Friday, May 25, 2007

Four cups too many!

I haven't slept in 48 hours, so today's entry will be brief. I'm reading Euwe's Master vs Amateur, and here's what he says separates us:
  1. A master knows thousands of mating patterns
  2. A master knows how to defeat theoretically busted lines
  3. A master rapidly develops pieces and controls the center in the opening
  4. A master launches an attack if and only if a position justifies it
  5. A master knows how to attack a castled king
  6. A master knows how to attack an uncastled king
  7. A master knows how to convert a development lead
  8. A master knows when to exchange queens
  9. A master knows when to chase the enemy's bishop
  10. A master knows to maintain tension
That's not too much, if we work with dedication towards our goals.

Tactical study: I trained units 10-15 in PCT 2007, 150 CTS puzzles, and fifty 1.c4 opening traps. Sadly, my tactical rating dropped 10 points?!

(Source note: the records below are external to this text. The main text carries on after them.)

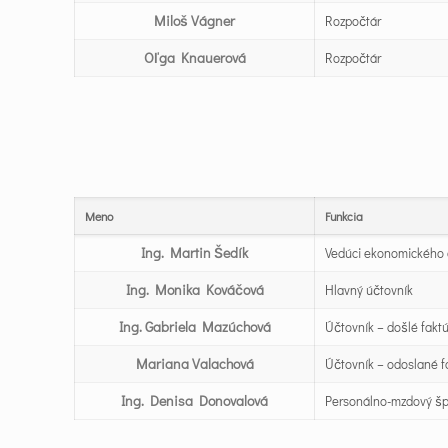
Miloš Vágner
Rozpočtár
Oľga Knauerová
Rozpočtár
Meno
Funkcia
Ing. Martin Šedík
Vedúci ekonomického o
Ing. Monika Kováčová
Hlavný účtovník
Ing. Gabriela Mazúchová
Účtovník – došlé fakt
Mariana Valachová
Účtovník – odoslané f
Ing. Denisa Donovalová
Personálno-mzdový šp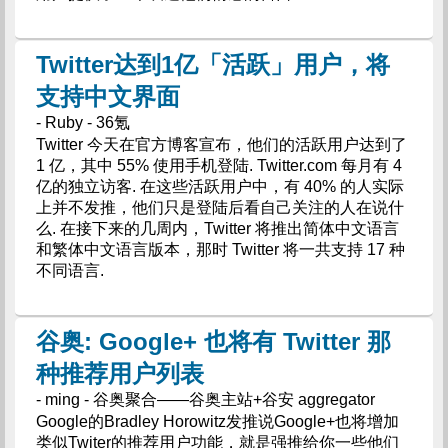
Twitter达到1亿「活跃」用户，将
支持中文界面
- Ruby - 36氪
Twitter 今天在官方博客宣布，他们的活跃用户达到了
1 亿，其中 55% 使用手机登陆. Twitter.com 每月有 4
亿的独立访客. 在这些活跃用户中，有 40% 的人实际
上并不发推，他们只是登陆后看自己关注的人在说什
么. 在接下来的几周内，Twitter 将推出简体中文语言
和繁体中文语言版本，那时 Twitter 将一共支持 17 种
不同语言.
谷奥: Google+ 也将有 Twitter 那
种推荐用户列表
- ming - 谷奥聚合——谷奥主站+谷安 aggregator
Google的Bradley Horowitz发推说Google+也将增加
类似Twiter的推荐用户功能，就是强推给你一些他们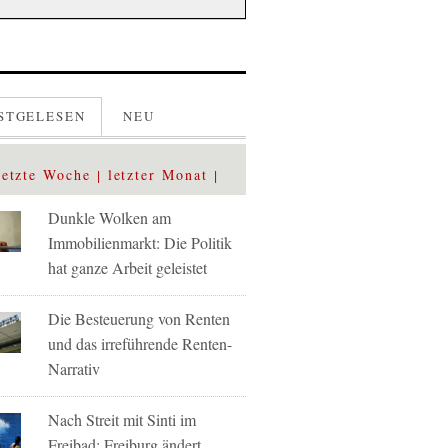
STGELESEN
NEU
letzte Woche
letzter Monat
Dunkle Wolken am
Immobilienmarkt: Die Politik
hat ganze Arbeit geleistet
Die Besteuerung von Renten
und das irreführende Renten-
Narrativ
Nach Streit mit Sinti im
Freibad: Freiburg ändert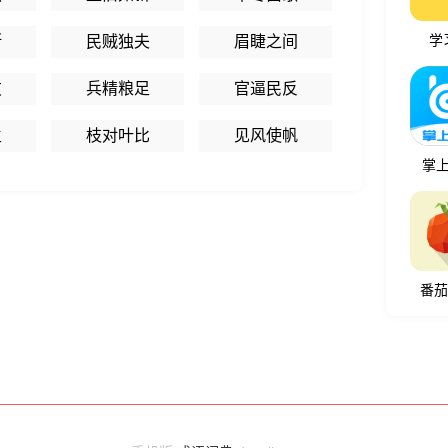
断
民贼独夫
眉睫之间
学
友
兵精粮足
官逼民反
生
枝对叶比
见风使帆
掌
番茄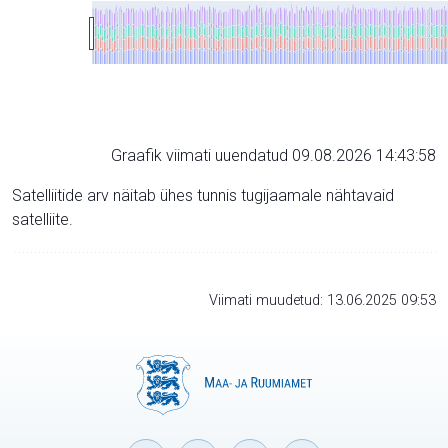
Graafik viimati uuendatud 09.08.2026 14:43:58
Satelliitide arv näitab ühes tunnis tugijaamale nähtavaid
satelliite.
Viimati muudetud: 13.06.2025 09:53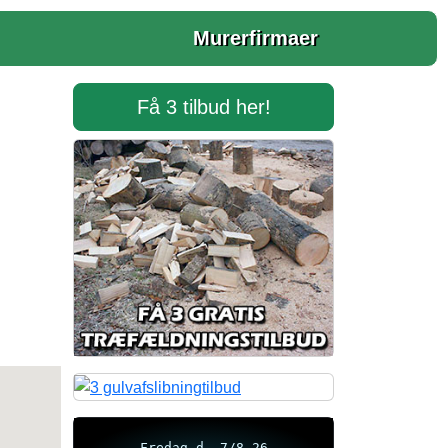
Murerfirmaer
Få 3 tilbud her!
Fredag d. 7/8-26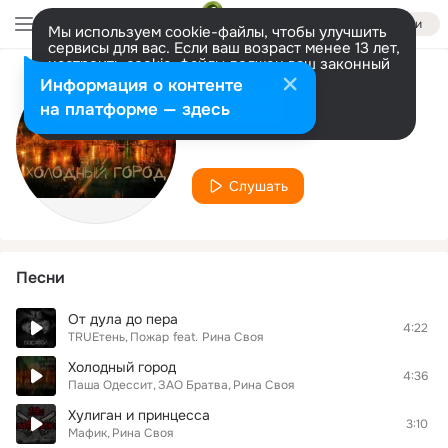
Войти
Мы используем cookie-файлы, чтобы улучшить
сервисы для вас. Если ваш возраст менее 13 лет,
настроить cookie-файлы должен ваш законный
представитель.
Больше информации
Информация о контенте
Исполнитель
Разрешить все
Настроить
на платформе — здесь
Рина Своя
Слушать
Песни
От дула до пера
4:22
TRUEтень
Пожар
feat.
Рина Своя
Холодный город
4:36
Паша Одессит
ЗАО Братва
Рина Своя
Хулиган и принцесса
3:10
Мафик
Рина Своя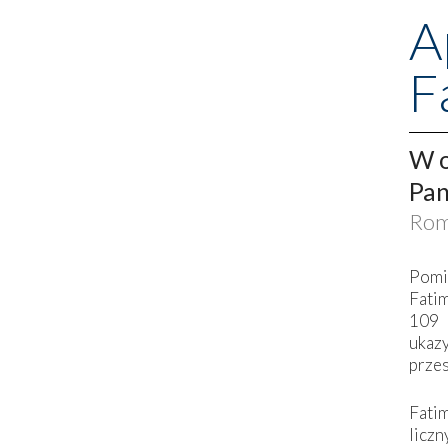
A
F
W o
Pan
Rom
Pomi
Fati
109 
ukaz
przes
Fati
liczn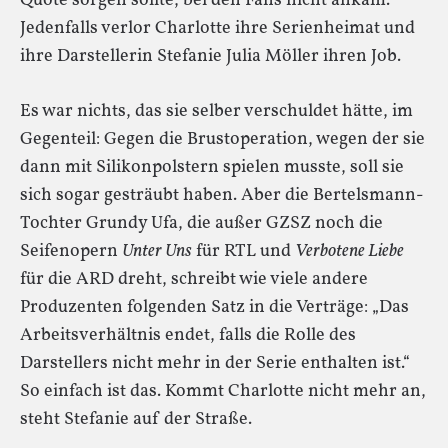
Quote sorgen sollte, bei den Fans nicht ankam.
Jedenfalls verlor Charlotte ihre Serienheimat und
ihre Darstellerin Stefanie Julia Möller ihren Job.
Es war nichts, das sie selber verschuldet hätte, im
Gegenteil: Gegen die Brustoperation, wegen der sie
dann mit Silikonpolstern spielen musste, soll sie
sich sogar gesträubt haben. Aber die Bertelsmann-
Tochter Grundy Ufa, die außer GZSZ noch die
Seifenopern
Unter Uns
für RTL und
Verbotene Liebe
für die ARD dreht, schreibt wie viele andere
Produzenten folgenden Satz in die Verträge: „Das
Arbeitsverhältnis endet, falls die Rolle des
Darstellers nicht mehr in der Serie enthalten ist.“
So einfach ist das. Kommt Charlotte nicht mehr an,
steht Stefanie auf der Straße.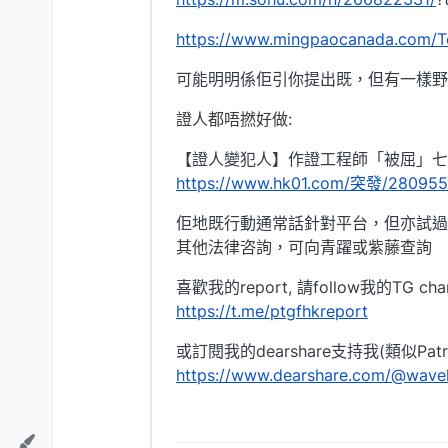
https://www.mingpaocanada.com/T
可能明明係佢引你提出既，但有一樣野
證人都唔撚好做:
【證人變犯人】作證工程師「被屈」七
https://www.hk01.com/突發
佢地既行動通常話針對平台，但亦試過
其他法律咨詢，可向青躍或紫藤查詢
喜歡我的report, 請follow我的TG chan
https://t.me/ptgfhkreport
或訂閱我的dearshare支持我(類似Patre
https://www.dearshare.com/@wa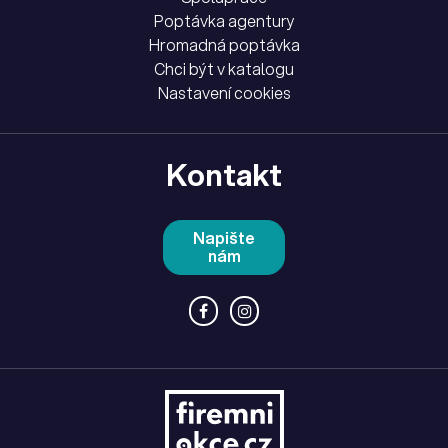
Poptávka agentury
Hromadná poptávka
Chci být v katalogu
Nastavení cookies
Kontakt
Napište
nám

Positional study: I read Euwe's Master vs Amateur Games 1-9 and watched NM Dana Mackenzie's lectures on trading queens and chasing bishops.

Games: I played some 2+12 blitz on FICS and deeply annotated my games.

I hope everyone has a great weekend!   :)


Cratercat said...

Self-assessing myself on these tenets finds me needing to improve the most on #2 & #5.

Two questions: what do you use to do your 1c4 drills with? (I'm looking for something do to 1e4 drills with) And how often do you find that you or your opponent loses on time in a 2 +12 game? That's an interesting time control I think I might give a go at sometime soon. And isn't caffeine the greatest? ;o)

likesforests said...

Chessbase allowed me to identify all the 1.c4 games where White won by move 12. There's a free program called SCID that could probably do the same thing. Then, I used Bookup to actually train the positions. Again there's a good free option called Chess Position Trainer.

I believe the return on investment for this sort of tactical study is very high since the patterns are much more likely to occur in a real game than some random tactic you find in CT-ART or PCT.

At 2+12 I don't hang many pieces and I haven't had a flag fall yet. That's one of the reasons I switched from G/15 and G/20. Games last 14-18 minutes, on average.

Is it too fast? It depends. I say if you can analyze your games after and learn useful things it's not too fast for learning. If you hang pieces left and right or often say "I would never make that error at another time control" then it's not so useful.

Now I'm off on a road trip with my family to savor the long weekend. May you enjoy yours!

transformation said...

you are a truly great spirit, and we are the better for your proximity to the center of this knoweldge community!

i dont know you personally, but suspect id appreciate as a person.

what i most appreciate about your chess study approach is its diversity, underpinned by a human, humane spirit.

warmly, dk
ps dont forget Elista tomorrow. its is a big deal, and justly so! sparks! tension!

likesforests said...

David, thanks for the kind words. I just wish some of the knowledge in this knowledge community would rub off on me, but in good time! Yes, Elista is here, and what great matchups to watch. I will take my time playing through them because I know soon enough there will be good annotations to compare our notes against.